The risks of war, says Feith, were well known and documented in a memo from Defense Secretary Donald Rumsfeld that Feith refers to as “the parade of horribles” in his upcoming Harper Collins book, War and Decision. They included ruining the reputation of America overseas, strengthening Muslim militant resolve and triggering the ethnic strife occurring in Iraq now. What they didn’t anticipate? “That the Bathist regime, even after it was overthrown, would be in a position to organize and recruit for and to finance and command an insurgency,” says Feith. His book also addresses the fact that the smaller and more mobile American force conducting the attack saved U.S. lives, but was too small to control the country after the initial fighting, allowing widespread looting.

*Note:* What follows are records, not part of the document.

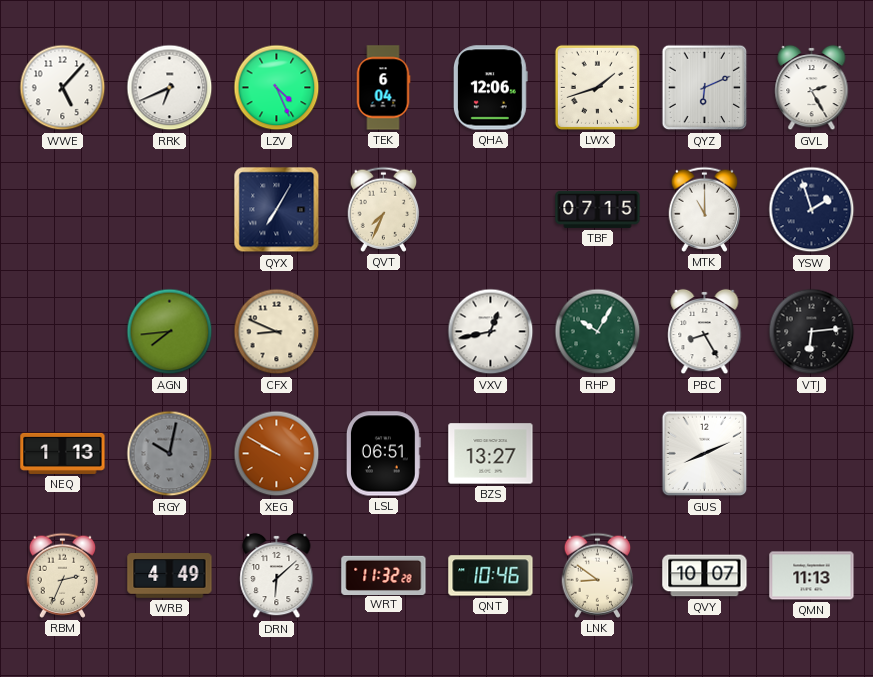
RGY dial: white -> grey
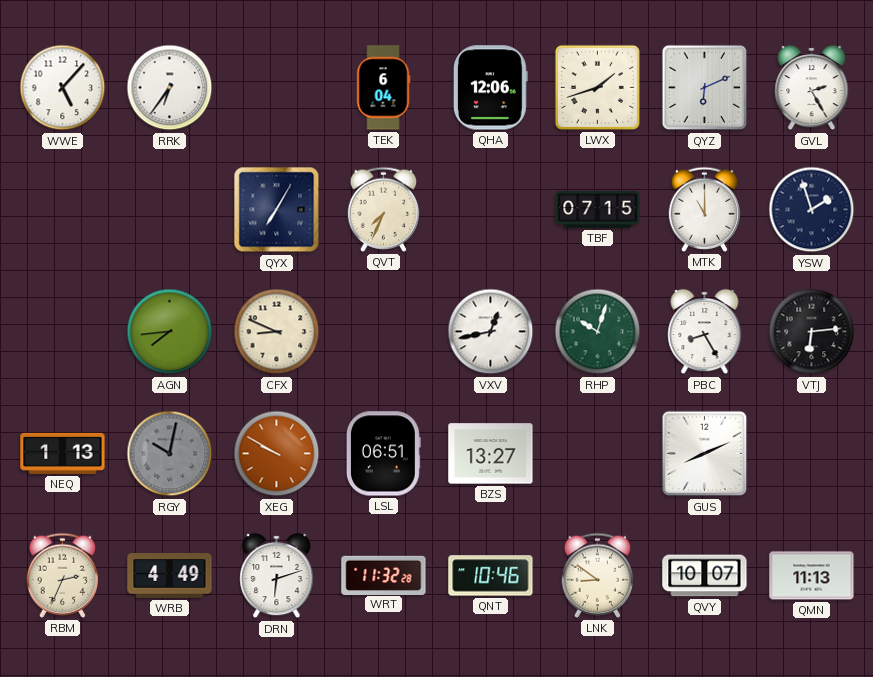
RRK: 6:41 -> 6:36
LZV: 4:26 -> none
RHP: 10:05 -> 10:03
DRN: 6:08 -> 6:12
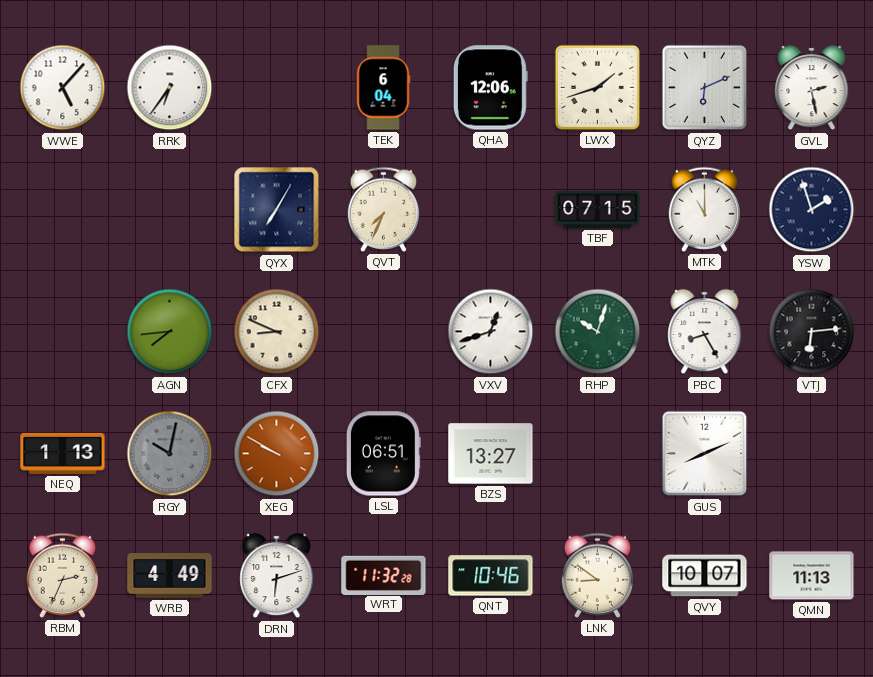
GVL: 2:25 -> 2:28
VXV: 12:43 -> 12:42
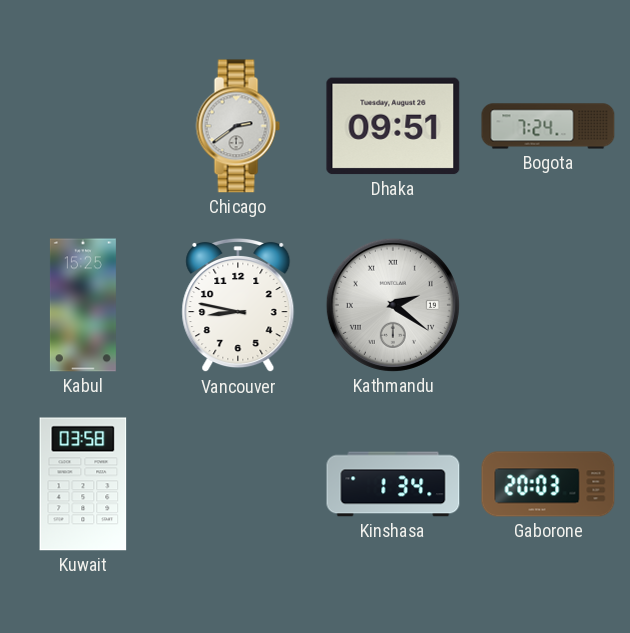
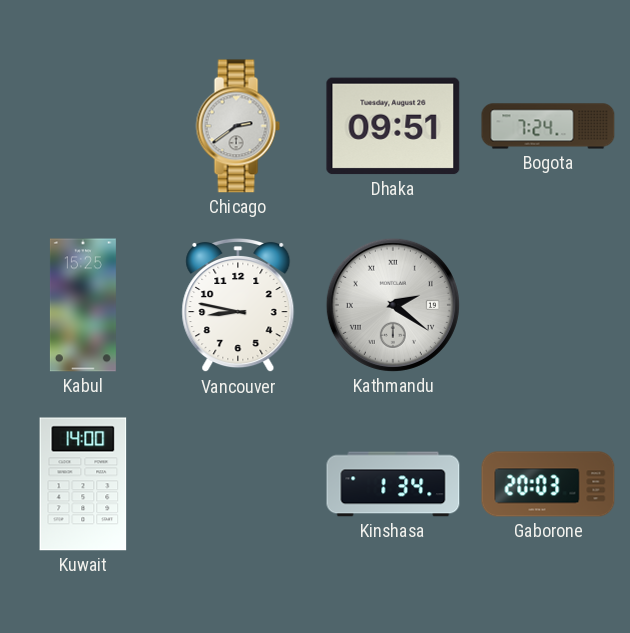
Kuwait: 03:58 -> 14:00
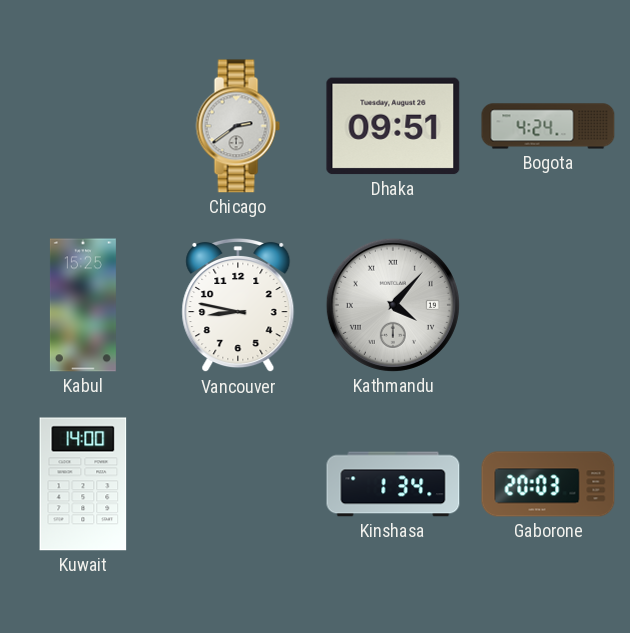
Bogota: 7:24 -> 4:24
Kathmandu: 2:21 -> 4:07
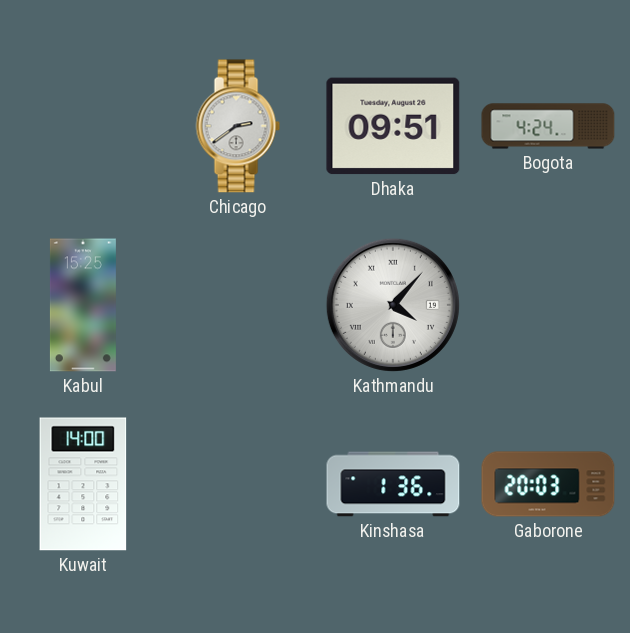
Vancouver: 8:47 -> none
Kinshasa: 1:34 -> 1:36
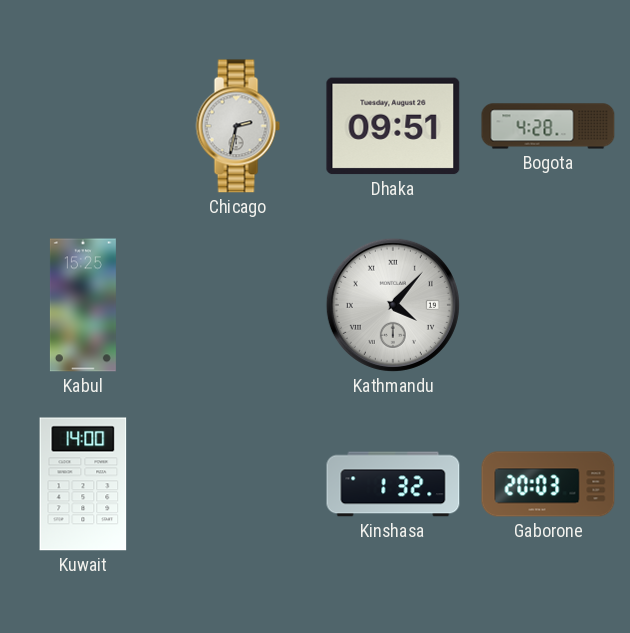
Chicago: 2:39 -> 2:32
Bogota: 4:24 -> 4:28
Kinshasa: 1:36 -> 1:32
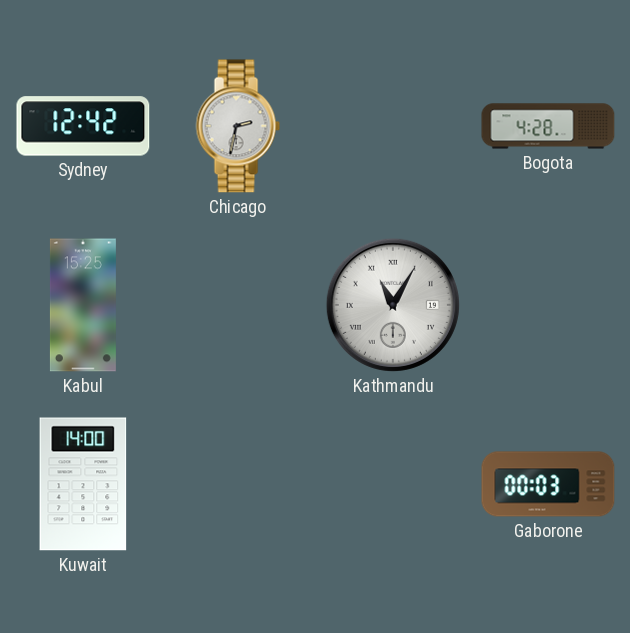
Sydney: none -> 12:42
Dhaka: 09:51 -> none
Kathmandu: 4:07 -> 11:05
Kinshasa: 1:32 -> none
Gaborone: 20:03 -> 00:03
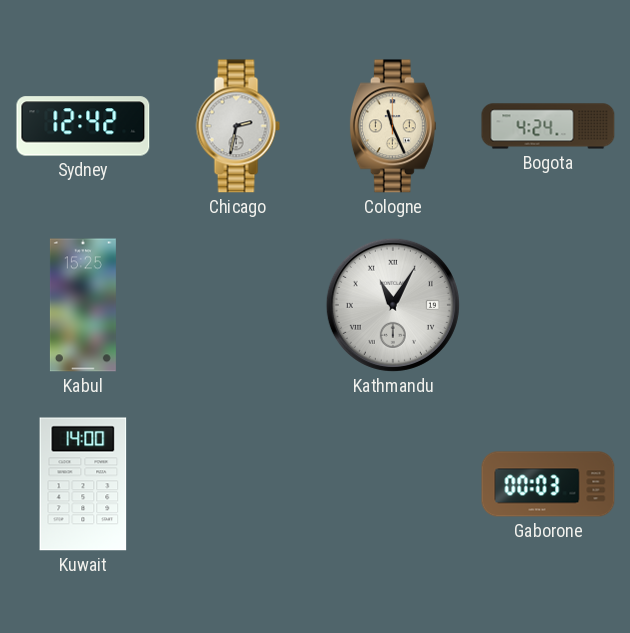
Cologne: none -> 11:26
Bogota: 4:28 -> 4:24
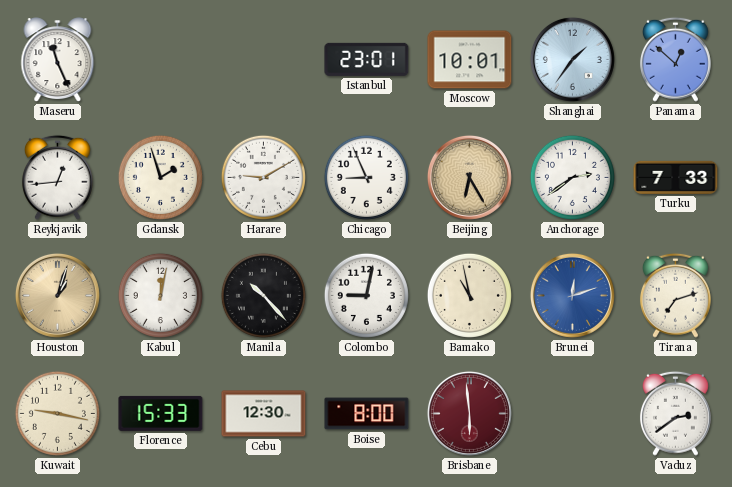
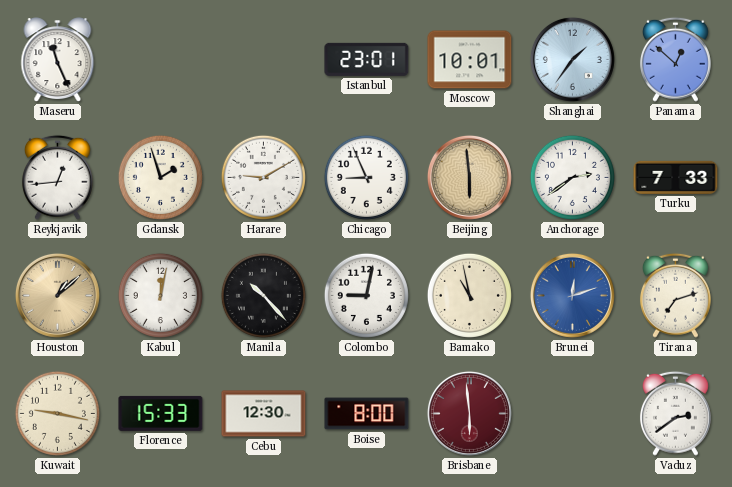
Beijing: 6:25 -> 5:59
Houston: 1:03 -> 1:08
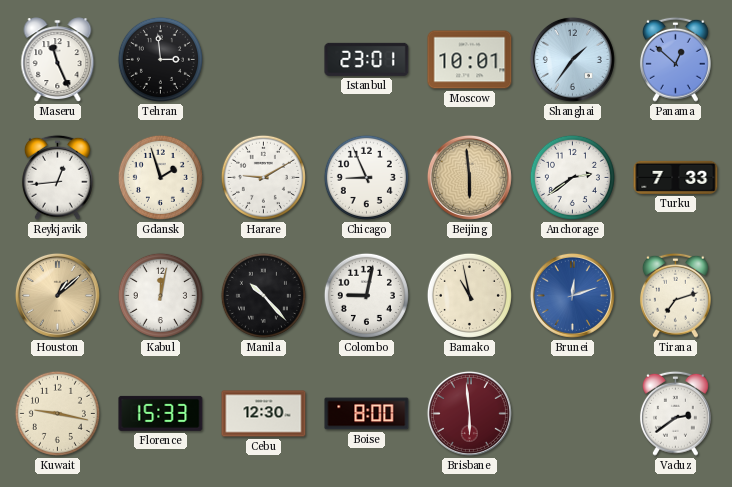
Tehran: none -> 2:59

Feith acknowledges that few people are pleased about the war, but he believes it was and still is the right thing to do for America. “I think the president made the right decision given what he knew. … And to tell you the truth, even given what we’ve learned since,” he tells Kroft.
First of all, “few people are pleased about the war?” Lots of people are DEAD ABOUT THE WAR, is the more pressing problem, I would think. That I in my office with my keyboard am upset is not so much paramount in the face of all the COFFINS. Stay classy, Dougie.
Second, does he think he deserves some kind of cookie for acknowledging what everybody watching TV knew in August 2003 or thereabouts? I seem to recall his boss jollying it up with the press about how messy freedom is and whatnot, and lots of sicko math about eggs and omelettes, and ain’t nobody said nothing back then. But now that Bush and his war kind of suck, here comes Doug, acknowledging some problems with it.
Is there a gene for self-awareness that these guys were just born without?